UNESCO supports recovery of Vanuatu's culture sector following Tropical Cyclone Pam

Source(s): United Nations Educational, Scientific and Cultural Organization - Headquarters

In the aftermath of the devastating Tropical Cyclone Pam, which struck Vanuatu in March, UNESCO engaged with partnering UN agencies, the European Union, and the World Bank in a government-led Post-Disaster Needs Assessments (PDNA). After three weeks of extensive information gathering and analysis of the impact and overall damages, the PDNA report was released to the public today.

Cyclone Pam caused severe and widespread damage across the entire country composed of 83 islands, directly affecting more than half of its population.

The main goal of the detailed needs assessment is to gauge the full extent of a disaster’s impact on the country and, based on these findings, to implement an adequate recovery strategy. The needs assessment report estimates that 268.4 million USD is needed for the total recovery and reconstruction activities.

UNESCO has led the assessments in the field of culture, surveying the impact of Cyclone Pam on traditional buildings, archaeological sites, Vanuatu Cultural Centre complex and other cultural institutions.
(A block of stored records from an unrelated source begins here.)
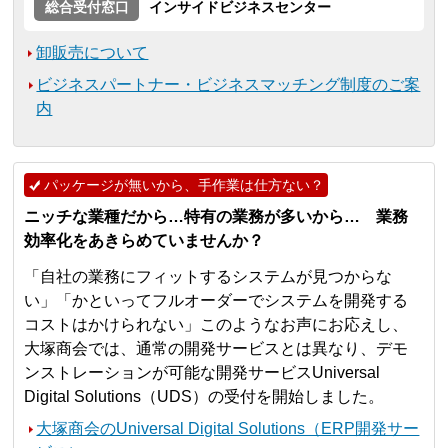
総合受付窓口
インサイドビジネスセンター
卸販売について
ビジネスパートナー・ビジネスマッチング制度のご案
内
パッケージが無いから、手作業は仕方ない？
ニッチな業種だから…特有の業務が多いから… 業務
効率化をあきらめていませんか？
「自社の業務にフィットするシステムが見つからな
い」「かといってフルオーダーでシステムを開発する
コストはかけられない」このようなお声にお応えし、
大塚商会では、通常の開発サービスとは異なり、デモ
ンストレーションが可能な開発サービスUniversal
Digital Solutions（UDS）の受付を開始しました。
大塚商会のUniversal Digital Solutions（ERP開発サー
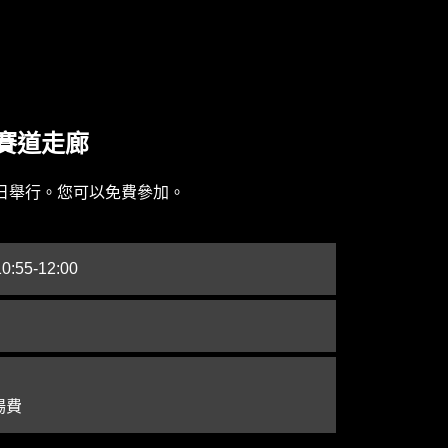
賽道走廊
日舉行。您可以免費參加。
:55-12:00
場費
The team identified the most pressing needs for the rapid recovery of affected culture sector.

An estimated 1.4 million USD is required for the reconstruction of the cultural sector, which will include the rehabilitation of affected traditional nakamals, archives, libraries, art centers, historical buildings and churches in Port Vila, as well as the Chief Roi Mata’s Domain – a World Heritage Site that was badly affected by the cyclone.
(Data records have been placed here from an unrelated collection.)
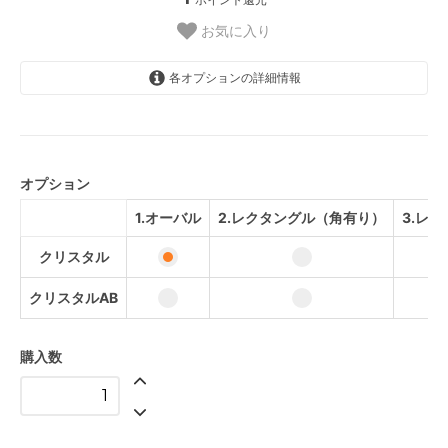
お気に入り
各オプションの詳細情報
クリスタル
クリスタルAB
オプション
クリスタル
1.オーバル
2.レクタングル（角有り）
3.レ
クリスタルAB
クリスタル
クリスタル
クリスタルAB
クリスタルAB
クリスタル
購入数
クリスタルAB
クリスタル
クリスタルAB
The assessment report also highlighted the value of traditional knowledge, as an element of resilience, particularly traditional building techniques. Traditional nakamal buildings that were constructed with modern materials and techniques were much more affected than nakamals constructed using local materials and traditional building skills. The traditional structure of Malvatumauri chief Nakamal, a national treasure, sustained significant damage to its thatched roof and walls but the main structure survived. The performance of nakamals during Cyclone Pam proves the value of traditional knowledge and its need to be preserved as part of living heritage and culture.

Cultural heritage underpins community identity and plays a critical role in social cohesion. The cyclone had a profound impact on community facilities and historical records. Cultural tours are the primary mechanism to transmit the values of the place within and beyond the community. Production and sale of handicrafts is a significant contributor to tourism and the national economy. The revitalization of cultural sector is essential as its prolonged disruption could threaten livelihoods.

Thanks to the detailed needs assessments, UNESCO and partners will be able to address the most pressing needs in the field of culture. The Organization remains committed in assisting the Government and the people of Vanuatu on their path to full recovery.